» **Given request**
Convert the listing, from the line that contains "genus: Trichostema" through the line that contains "genus: Trithemis", into a two-column CSV with the headers rank and value. Give one row per line, put each field in quotation marks and turn any line breaks into spaces.

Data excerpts
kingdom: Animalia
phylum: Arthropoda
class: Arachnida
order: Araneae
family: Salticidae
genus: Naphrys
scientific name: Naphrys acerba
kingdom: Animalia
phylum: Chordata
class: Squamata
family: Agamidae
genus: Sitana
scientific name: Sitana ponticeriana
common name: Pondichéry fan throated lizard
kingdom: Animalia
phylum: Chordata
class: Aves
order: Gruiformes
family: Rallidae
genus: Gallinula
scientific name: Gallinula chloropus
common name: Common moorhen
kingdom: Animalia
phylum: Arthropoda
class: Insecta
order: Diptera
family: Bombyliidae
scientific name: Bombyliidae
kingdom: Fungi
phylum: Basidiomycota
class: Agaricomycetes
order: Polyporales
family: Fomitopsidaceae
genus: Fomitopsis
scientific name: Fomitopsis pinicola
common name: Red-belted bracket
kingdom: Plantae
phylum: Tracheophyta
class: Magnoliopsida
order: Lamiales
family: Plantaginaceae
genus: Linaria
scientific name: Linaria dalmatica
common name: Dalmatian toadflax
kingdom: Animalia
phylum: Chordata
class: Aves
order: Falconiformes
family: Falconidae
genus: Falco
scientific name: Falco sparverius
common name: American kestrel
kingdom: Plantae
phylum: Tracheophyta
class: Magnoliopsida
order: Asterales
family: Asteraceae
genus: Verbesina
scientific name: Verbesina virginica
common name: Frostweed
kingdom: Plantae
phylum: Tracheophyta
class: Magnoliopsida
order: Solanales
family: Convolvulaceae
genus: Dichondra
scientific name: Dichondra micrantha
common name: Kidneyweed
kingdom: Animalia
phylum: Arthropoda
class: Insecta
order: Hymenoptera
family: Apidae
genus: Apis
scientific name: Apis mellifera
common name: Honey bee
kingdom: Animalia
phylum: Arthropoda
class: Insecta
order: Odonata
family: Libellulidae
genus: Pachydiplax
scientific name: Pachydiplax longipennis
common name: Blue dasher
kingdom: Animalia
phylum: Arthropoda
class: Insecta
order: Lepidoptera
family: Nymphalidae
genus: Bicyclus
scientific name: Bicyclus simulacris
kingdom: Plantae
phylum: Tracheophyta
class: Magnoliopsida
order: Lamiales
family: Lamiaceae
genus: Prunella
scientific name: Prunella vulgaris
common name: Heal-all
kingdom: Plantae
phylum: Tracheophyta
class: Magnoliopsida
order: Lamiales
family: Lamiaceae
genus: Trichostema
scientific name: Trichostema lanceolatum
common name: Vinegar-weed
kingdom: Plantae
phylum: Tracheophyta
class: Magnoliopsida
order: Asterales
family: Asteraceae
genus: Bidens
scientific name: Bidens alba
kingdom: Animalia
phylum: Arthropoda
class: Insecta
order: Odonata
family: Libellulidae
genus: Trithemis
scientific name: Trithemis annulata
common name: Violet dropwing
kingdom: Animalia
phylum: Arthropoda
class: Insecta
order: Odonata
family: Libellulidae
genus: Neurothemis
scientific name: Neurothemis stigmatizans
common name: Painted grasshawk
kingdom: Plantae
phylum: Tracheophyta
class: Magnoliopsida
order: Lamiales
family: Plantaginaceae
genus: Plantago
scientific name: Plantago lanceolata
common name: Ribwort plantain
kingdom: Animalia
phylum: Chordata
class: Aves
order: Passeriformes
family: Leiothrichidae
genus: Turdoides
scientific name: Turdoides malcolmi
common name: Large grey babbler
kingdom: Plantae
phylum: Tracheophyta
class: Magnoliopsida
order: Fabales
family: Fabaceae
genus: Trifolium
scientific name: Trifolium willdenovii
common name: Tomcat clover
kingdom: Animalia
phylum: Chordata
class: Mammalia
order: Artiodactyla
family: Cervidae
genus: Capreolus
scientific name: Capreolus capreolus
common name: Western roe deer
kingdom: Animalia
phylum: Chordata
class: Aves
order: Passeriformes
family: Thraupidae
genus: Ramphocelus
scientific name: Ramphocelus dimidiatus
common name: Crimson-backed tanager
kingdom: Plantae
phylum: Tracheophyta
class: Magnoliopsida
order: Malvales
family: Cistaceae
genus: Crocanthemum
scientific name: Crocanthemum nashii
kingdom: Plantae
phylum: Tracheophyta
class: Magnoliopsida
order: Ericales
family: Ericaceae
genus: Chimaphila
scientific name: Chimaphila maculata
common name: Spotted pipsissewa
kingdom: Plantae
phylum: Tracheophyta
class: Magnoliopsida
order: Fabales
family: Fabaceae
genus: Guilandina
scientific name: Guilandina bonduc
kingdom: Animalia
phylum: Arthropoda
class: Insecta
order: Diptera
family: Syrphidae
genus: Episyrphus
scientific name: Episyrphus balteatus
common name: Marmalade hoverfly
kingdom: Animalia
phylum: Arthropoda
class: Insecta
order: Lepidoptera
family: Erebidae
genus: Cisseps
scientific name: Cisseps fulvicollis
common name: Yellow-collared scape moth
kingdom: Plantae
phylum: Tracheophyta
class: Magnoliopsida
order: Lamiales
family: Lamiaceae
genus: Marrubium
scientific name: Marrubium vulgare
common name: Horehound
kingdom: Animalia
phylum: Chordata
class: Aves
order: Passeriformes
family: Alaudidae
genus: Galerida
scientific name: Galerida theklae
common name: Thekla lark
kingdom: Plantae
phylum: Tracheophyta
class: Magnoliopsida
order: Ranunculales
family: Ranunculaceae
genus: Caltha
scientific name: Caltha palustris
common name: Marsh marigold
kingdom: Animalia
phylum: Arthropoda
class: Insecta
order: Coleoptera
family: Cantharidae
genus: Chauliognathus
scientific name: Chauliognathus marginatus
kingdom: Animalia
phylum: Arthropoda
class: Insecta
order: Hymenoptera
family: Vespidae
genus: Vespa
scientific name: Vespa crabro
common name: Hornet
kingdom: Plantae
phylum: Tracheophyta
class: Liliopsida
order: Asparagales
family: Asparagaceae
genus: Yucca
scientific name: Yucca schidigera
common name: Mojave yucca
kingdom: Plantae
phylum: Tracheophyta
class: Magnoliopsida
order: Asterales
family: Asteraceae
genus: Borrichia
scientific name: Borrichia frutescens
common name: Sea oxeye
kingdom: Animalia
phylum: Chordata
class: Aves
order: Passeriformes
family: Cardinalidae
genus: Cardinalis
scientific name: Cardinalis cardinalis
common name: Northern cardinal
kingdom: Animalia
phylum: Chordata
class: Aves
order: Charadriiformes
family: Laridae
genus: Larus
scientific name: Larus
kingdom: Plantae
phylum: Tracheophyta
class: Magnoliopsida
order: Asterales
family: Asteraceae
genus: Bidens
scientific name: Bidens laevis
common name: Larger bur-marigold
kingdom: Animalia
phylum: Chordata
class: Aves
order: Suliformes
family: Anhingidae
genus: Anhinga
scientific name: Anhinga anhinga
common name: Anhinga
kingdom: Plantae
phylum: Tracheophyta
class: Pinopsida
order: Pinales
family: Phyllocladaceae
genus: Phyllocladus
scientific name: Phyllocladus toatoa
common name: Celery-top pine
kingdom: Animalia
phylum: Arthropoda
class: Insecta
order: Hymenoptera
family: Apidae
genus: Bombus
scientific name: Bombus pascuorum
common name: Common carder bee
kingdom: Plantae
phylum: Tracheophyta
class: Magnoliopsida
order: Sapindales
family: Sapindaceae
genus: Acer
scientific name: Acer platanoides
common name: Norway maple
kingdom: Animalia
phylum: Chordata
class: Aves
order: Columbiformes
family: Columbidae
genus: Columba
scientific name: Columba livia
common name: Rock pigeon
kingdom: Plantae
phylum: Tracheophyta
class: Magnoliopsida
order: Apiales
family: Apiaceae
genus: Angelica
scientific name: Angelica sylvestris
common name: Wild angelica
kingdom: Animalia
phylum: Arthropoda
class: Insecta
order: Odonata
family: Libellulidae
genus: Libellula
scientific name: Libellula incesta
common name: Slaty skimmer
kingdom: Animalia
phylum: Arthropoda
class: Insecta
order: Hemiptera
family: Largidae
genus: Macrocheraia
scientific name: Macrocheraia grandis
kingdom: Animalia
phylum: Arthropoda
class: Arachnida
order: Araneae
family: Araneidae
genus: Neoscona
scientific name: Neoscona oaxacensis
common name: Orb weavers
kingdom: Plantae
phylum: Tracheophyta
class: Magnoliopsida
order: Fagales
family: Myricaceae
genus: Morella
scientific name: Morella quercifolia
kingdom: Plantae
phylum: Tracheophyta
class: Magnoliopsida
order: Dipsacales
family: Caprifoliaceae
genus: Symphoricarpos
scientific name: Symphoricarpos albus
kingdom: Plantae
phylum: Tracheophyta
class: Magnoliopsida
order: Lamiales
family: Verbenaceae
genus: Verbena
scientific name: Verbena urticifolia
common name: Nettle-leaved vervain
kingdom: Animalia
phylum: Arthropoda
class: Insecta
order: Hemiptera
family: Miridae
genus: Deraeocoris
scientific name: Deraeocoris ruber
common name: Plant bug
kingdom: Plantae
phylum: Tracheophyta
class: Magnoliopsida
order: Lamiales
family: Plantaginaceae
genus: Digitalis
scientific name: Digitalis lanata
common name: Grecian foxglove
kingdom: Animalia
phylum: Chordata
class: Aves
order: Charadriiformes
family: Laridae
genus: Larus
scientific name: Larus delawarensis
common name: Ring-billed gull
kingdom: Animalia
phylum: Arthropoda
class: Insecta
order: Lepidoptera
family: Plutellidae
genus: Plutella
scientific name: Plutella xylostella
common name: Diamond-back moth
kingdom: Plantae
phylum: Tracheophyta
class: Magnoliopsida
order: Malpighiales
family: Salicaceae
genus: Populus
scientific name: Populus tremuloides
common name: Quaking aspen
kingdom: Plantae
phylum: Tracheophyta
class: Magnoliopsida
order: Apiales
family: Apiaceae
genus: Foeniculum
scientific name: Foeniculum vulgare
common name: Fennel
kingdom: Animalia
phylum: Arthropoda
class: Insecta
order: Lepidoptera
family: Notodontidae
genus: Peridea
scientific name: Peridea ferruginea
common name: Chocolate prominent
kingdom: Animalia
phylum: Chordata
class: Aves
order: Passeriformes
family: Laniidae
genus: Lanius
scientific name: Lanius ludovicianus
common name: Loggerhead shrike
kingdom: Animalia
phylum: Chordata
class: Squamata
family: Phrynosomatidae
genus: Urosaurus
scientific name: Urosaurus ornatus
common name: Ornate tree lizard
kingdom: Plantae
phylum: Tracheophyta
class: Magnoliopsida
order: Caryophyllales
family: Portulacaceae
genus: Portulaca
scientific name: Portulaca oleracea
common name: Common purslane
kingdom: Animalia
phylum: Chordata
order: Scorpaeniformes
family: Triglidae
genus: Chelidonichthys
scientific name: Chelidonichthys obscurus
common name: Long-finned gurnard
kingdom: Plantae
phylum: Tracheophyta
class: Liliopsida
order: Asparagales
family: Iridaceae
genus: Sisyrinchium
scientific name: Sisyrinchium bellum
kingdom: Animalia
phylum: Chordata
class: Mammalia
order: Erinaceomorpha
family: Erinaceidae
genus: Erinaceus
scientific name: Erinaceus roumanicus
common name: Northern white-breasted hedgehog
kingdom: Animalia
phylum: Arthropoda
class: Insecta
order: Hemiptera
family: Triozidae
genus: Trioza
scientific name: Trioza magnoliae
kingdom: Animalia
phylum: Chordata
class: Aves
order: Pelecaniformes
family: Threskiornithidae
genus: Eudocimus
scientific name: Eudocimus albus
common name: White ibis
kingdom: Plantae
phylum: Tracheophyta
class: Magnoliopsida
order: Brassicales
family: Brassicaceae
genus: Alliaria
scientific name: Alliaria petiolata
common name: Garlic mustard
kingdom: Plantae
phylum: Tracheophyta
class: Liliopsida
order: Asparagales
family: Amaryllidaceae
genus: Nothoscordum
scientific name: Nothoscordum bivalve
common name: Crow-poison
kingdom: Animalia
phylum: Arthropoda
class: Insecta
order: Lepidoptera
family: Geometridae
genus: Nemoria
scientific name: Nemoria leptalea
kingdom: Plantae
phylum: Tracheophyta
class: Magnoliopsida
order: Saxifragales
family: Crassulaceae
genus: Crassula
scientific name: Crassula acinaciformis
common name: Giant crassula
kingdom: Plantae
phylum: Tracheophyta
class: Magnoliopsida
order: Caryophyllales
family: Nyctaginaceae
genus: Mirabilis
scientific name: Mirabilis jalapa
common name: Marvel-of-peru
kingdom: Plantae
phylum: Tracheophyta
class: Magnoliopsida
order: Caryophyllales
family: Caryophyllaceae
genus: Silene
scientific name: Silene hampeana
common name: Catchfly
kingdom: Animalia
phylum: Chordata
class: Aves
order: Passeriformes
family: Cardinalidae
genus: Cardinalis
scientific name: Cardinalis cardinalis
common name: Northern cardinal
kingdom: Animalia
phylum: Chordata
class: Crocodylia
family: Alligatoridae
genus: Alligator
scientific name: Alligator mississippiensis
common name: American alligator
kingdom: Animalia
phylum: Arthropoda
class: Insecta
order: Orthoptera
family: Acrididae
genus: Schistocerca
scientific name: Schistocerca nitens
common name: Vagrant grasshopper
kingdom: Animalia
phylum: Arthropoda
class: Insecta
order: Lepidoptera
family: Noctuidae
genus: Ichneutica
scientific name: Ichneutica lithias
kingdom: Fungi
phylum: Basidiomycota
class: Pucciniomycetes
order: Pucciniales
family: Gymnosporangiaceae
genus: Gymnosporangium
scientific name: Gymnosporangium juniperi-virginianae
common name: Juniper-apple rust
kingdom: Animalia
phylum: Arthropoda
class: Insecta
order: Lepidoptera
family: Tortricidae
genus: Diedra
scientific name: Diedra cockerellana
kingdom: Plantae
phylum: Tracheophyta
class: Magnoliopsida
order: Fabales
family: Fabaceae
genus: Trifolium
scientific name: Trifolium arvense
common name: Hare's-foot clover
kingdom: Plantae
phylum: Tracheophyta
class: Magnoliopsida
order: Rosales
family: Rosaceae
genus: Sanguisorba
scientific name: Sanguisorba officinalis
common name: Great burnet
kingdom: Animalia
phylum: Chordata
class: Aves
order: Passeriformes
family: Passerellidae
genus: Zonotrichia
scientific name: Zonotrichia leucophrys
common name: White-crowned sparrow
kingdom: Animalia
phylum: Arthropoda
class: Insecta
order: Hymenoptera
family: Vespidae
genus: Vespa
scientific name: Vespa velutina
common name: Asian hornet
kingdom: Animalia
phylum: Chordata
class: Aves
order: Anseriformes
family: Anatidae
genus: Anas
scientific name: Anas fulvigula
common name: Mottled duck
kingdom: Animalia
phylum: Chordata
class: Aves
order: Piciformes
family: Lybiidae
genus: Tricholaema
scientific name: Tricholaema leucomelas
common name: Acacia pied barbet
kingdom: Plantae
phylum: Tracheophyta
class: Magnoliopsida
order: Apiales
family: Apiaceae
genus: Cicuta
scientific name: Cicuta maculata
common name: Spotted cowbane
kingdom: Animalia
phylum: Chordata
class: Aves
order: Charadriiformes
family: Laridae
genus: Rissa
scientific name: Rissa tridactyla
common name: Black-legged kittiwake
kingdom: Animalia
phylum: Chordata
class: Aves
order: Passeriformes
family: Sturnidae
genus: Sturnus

» **Exercise output**
rank,value
"genus:","Trichostema"
"scientific name:","Trichostema lanceolatum"
"common name:","Vinegar-weed"
"kingdom:","Plantae"
"phylum:","Tracheophyta"
"class:","Magnoliopsida"
"order:","Asterales"
"family:","Asteraceae"
"genus:","Bidens"
"scientific name:","Bidens alba"
"kingdom:","Animalia"
"phylum:","Arthropoda"
"class:","Insecta"
"order:","Odonata"
"family:","Libellulidae"
"genus:","Trithemis"